使用python处理生物信息数据(三)
2020-03-01 本文已影响0人
你猜我菜不菜
Python学习的第三天。
1. 整合质谱数据到代谢通路中
假设你想确定癌症细胞样品中的一些蛋白属于哪些代谢或调控通路,首先你有一个文件数据包含细胞循环相关通路的蛋白列表,然后你有一个通过检测癌细胞质谱实验获得的蛋白列表。这些文件可能来自于Reactome 这样的公共数据库,也可以来自于你的实验结果。实际上你需要做的是对比两个文件列表,看你关注的蛋白属于哪些通路。
#细胞循环通路相关蛋白数据导入
list_a = []
for line in open("cell_cycle_proteins.txt"):
list_a.append(line.strip())
print(list_a)
['P62258', 'P61981', 'P62191', 'P17980', 'P43686', 'P35998', 'P62333', 'Q99460', 'O75832']
#癌细胞中蛋白数据导入
list_b = []
for line in open("cancer_cell_proteins.txt"):
list_b.append(line.strip())
print(list_b)
['P43686', 'P62333']
#比较list_b中的蛋白是否在list_a中
for protein in list_a:
if protein in list_b:
print(protein,'detected in the cancer cell')
else:
print(protein,'not detected')
P62258 not detected
P61981 not detected
P62191 not detected
P17980 not detected
P43686 detected in the cancer cell
P35998 not detected
P62333 detected in the cancer cell
Q99460 not detected
O75832 not detected
这个例子包含了几个非常有用的操作,首先是for循环和open()读取文件,然后if/elif/else语句判断list_b中的蛋白是否在list_a中,并对结果进行了解释打印出来了。
#if/elif/else语句的结构
if <condition 1>:
<statements 1>
[elif <condition 2>]:
<statements 2>]
[elif <condition 3>]:
pass]
…
[else:
<statements N>]
当if/elif/else语句中有多个条件的时候,就需要Boolean operator进行布尔运算将多个条件组织到一起了,百度了一下布尔运算是数字符号化的逻辑推演法。
2. if/elif/else语句中布尔运算的使用
判断序列中是否存在一些特定的序列结构
seq = "MGSNKSKPKDASQRRRSLEPAENVHGAGGGAFPASQTPSKPASADGHRGPSAAFAPAAAE"

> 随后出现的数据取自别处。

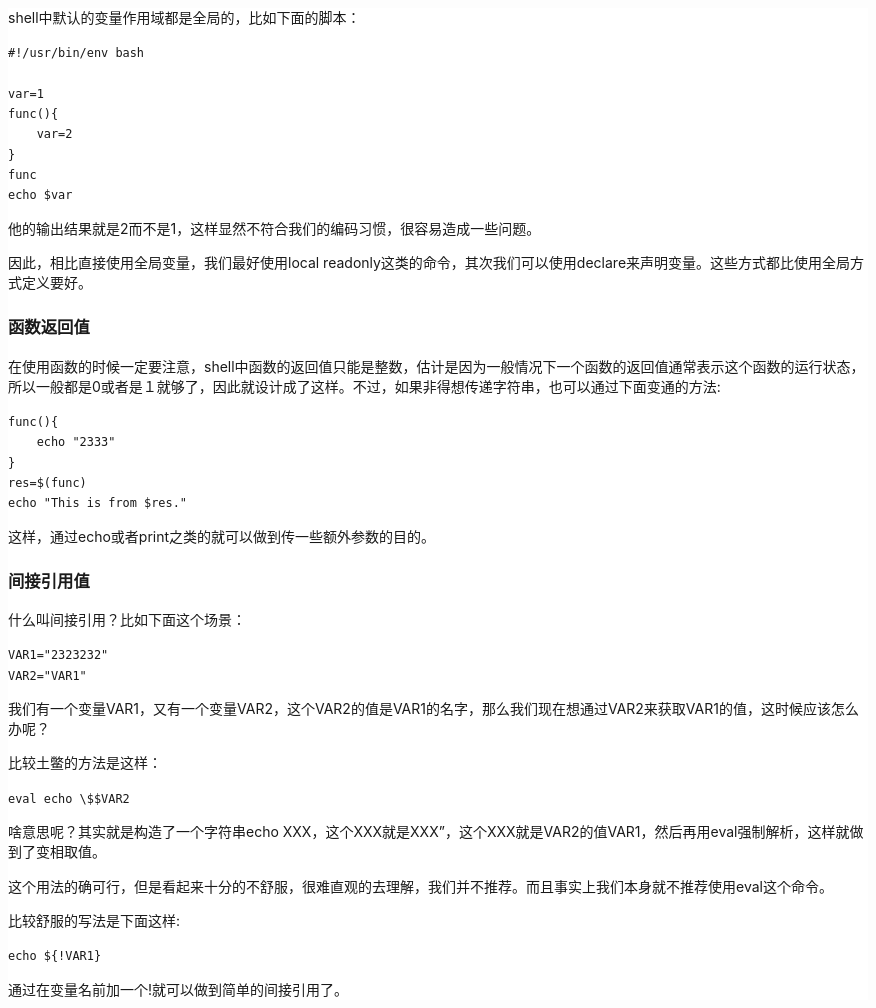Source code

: shell中默认的变量作用域都是全局的，比如下面的脚本：

```
#!/usr/bin/env bash

var=1
func(){
    var=2
}
func
echo $var
```

他的输出结果就是2而不是1，这样显然不符合我们的编码习惯，很容易造成一些问题。

因此，相比直接使用全局变量，我们最好使用local readonly这类的命令，其次我们可以使用declare来声明变量。这些方式都比使用全局方式定义要好。

### 函数返回值

在使用函数的时候一定要注意，shell中函数的返回值只能是整数，估计是因为一般情况下一个函数的返回值通常表示这个函数的运行状态，所以一般都是0或者是１就够了，因此就设计成了这样。不过，如果非得想传递字符串，也可以通过下面变通的方法:

```
func(){
    echo "2333"
}
res=$(func)
echo "This is from $res."
```

这样，通过echo或者print之类的就可以做到传一些额外参数的目的。

### 间接引用值

什么叫间接引用？比如下面这个场景：

```
VAR1="2323232"
VAR2="VAR1"
```

我们有一个变量VAR1，又有一个变量VAR2，这个VAR2的值是VAR1的名字，那么我们现在想通过VAR2来获取VAR1的值，这时候应该怎么办呢？

比较土鳖的方法是这样：

```
eval echo \$$VAR2
```

啥意思呢？其实就是构造了一个字符串echo XXX，这个XXX就是XXX”，这个XXX就是VAR2的值VAR1，然后再用eval强制解析，这样就做到了变相取值。

这个用法的确可行，但是看起来十分的不舒服，很难直观的去理解，我们并不推荐。而且事实上我们本身就不推荐使用eval这个命令。

比较舒服的写法是下面这样:

```
echo ${!VAR1}
```

通过在变量名前加一个!就可以做到简单的间接引用了。
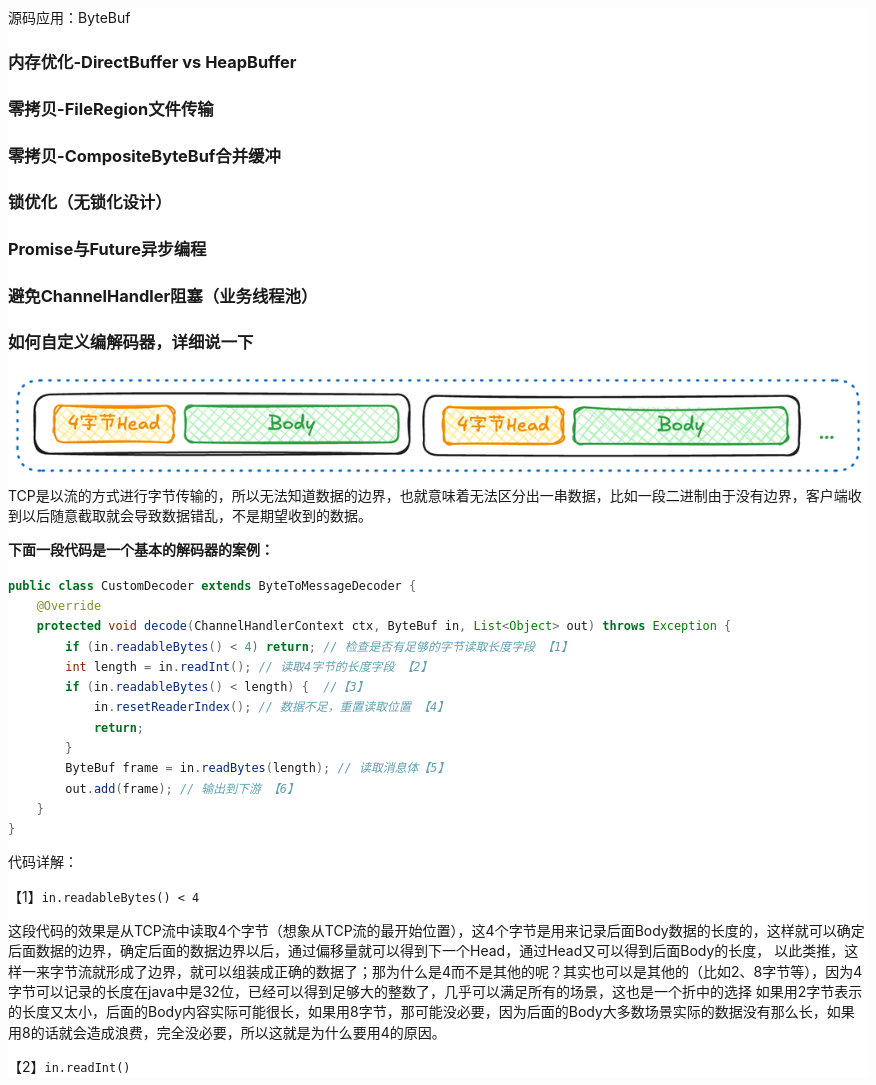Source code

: 源码应用：ByteBuf

### 内存优化-DirectBuffer vs HeapBuffer
### 零拷贝-FileRegion文件传输
### 零拷贝-CompositeByteBuf合并缓冲
### 锁优化（无锁化设计）
### Promise与Future异步编程
### 避免ChannelHandler阻塞（业务线程池）


### 如何自定义编解码器，详细说一下
![img_1.png](_img/img_1.png)
  TCP是以流的方式进行字节传输的，所以无法知道数据的边界，也就意味着无法区分出一串数据，比如一段二进制由于没有边界，客户端收到以后随意截取就会导致数据错乱，不是期望收到的数据。

**下面一段代码是一个基本的解码器的案例：**
```java
public class CustomDecoder extends ByteToMessageDecoder {
    @Override
    protected void decode(ChannelHandlerContext ctx, ByteBuf in, List<Object> out) throws Exception {
        if (in.readableBytes() < 4) return; // 检查是否有足够的字节读取长度字段 【1】
        int length = in.readInt(); // 读取4字节的长度字段 【2】
        if (in.readableBytes() < length) {  //【3】
            in.resetReaderIndex(); // 数据不足，重置读取位置 【4】
            return;
        }
        ByteBuf frame = in.readBytes(length); // 读取消息体【5】
        out.add(frame); // 输出到下游 【6】
    }
}
```
代码详解：

【1】`in.readableBytes() < 4`

这段代码的效果是从TCP流中读取4个字节（想象从TCP流的最开始位置），这4个字节是用来记录后面Body数据的长度的，这样就可以确定后面数据的边界，确定后面的数据边界以后，通过偏移量就可以得到下一个Head，通过Head又可以得到后面Body的长度，
以此类推，这样一来字节流就形成了边界，就可以组装成正确的数据了；那为什么是4而不是其他的呢？其实也可以是其他的（比如2、8字节等），因为4字节可以记录的长度在java中是32位，已经可以得到足够大的整数了，几乎可以满足所有的场景，这也是一个折中的选择
如果用2字节表示的长度又太小，后面的Body内容实际可能很长，如果用8字节，那可能没必要，因为后面的Body大多数场景实际的数据没有那么长，如果用8的话就会造成浪费，完全没必要，所以这就是为什么要用4的原因。

【2】`in.readInt()`

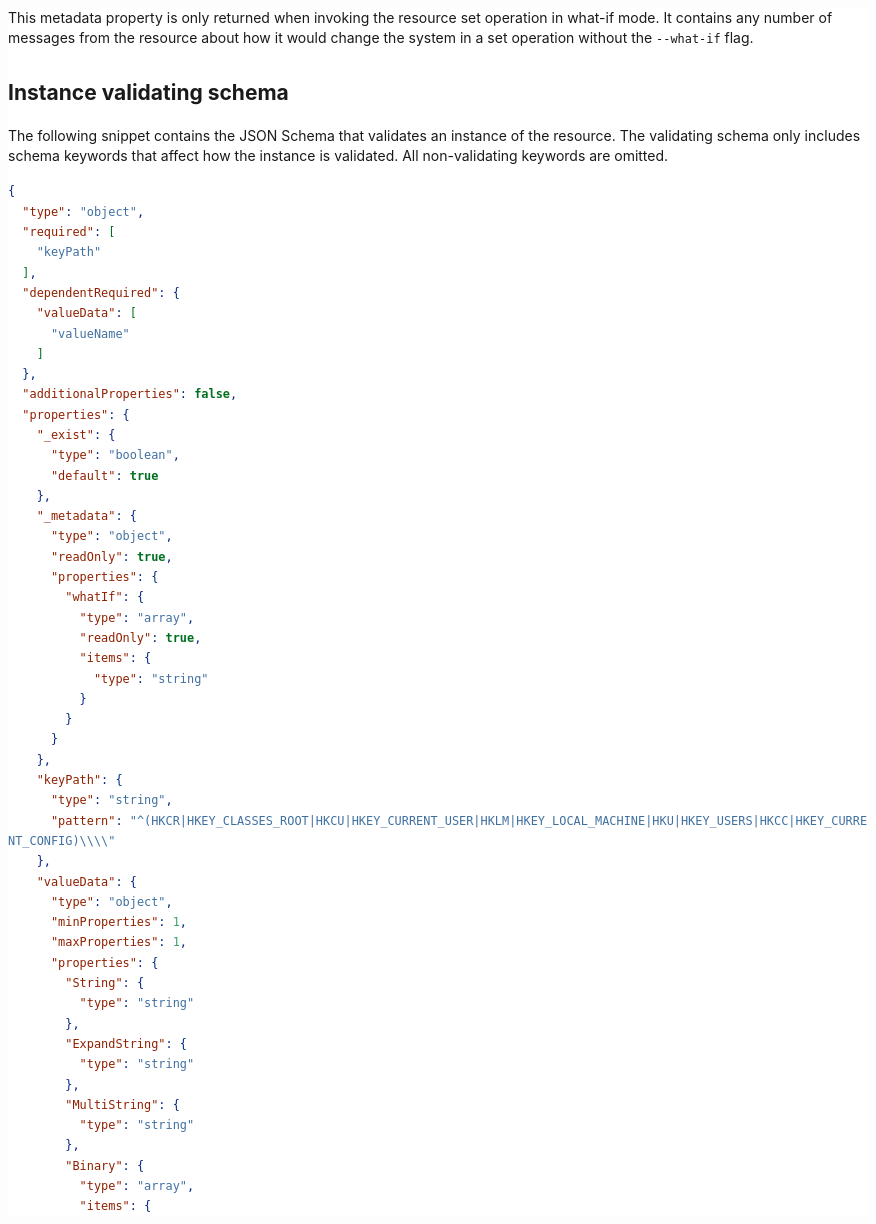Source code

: </details>

This metadata property is only returned when invoking the resource set operation in what-if mode.
It contains any number of messages from the resource about how it would change the system in a set
operation without the `--what-if` flag.

## Instance validating schema

The following snippet contains the JSON Schema that validates an instance of the resource. The
validating schema only includes schema keywords that affect how the instance is validated. All
non-validating keywords are omitted.

```json
{
  "type": "object",
  "required": [
    "keyPath"
  ],
  "dependentRequired": {
    "valueData": [
      "valueName"
    ]
  },
  "additionalProperties": false,
  "properties": {
    "_exist": {
      "type": "boolean",
      "default": true
    },
    "_metadata": {
      "type": "object",
      "readOnly": true,
      "properties": {
        "whatIf": {
          "type": "array",
          "readOnly": true,
          "items": {
            "type": "string"
          }
        }
      }
    },
    "keyPath": {
      "type": "string",
      "pattern": "^(HKCR|HKEY_CLASSES_ROOT|HKCU|HKEY_CURRENT_USER|HKLM|HKEY_LOCAL_MACHINE|HKU|HKEY_USERS|HKCC|HKEY_CURRENT_CONFIG)\\\\"
    },
    "valueData": {
      "type": "object",
      "minProperties": 1,
      "maxProperties": 1,
      "properties": {
        "String": {
          "type": "string"
        },
        "ExpandString": {
          "type": "string"
        },
        "MultiString": {
          "type": "string"
        },
        "Binary": {
          "type": "array",
          "items": {
```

if 'GGG' in seq and 'RRR' in seq:
print('GGG is at position: ', seq.find('GGG'))
print('RRR is at position: ', seq.find('RRR'))
GGG is at position: 27
RRR is at position: 13
if 'WWW' in seq or 'AAA' in seq:
print('Either WWW or AAA occur in the sequence')
Either WWW or AAA occur in the sequence
if 'AAA' in seq and not 'PPP' in seq:
print('AAA occurs in the sequence but not PPP')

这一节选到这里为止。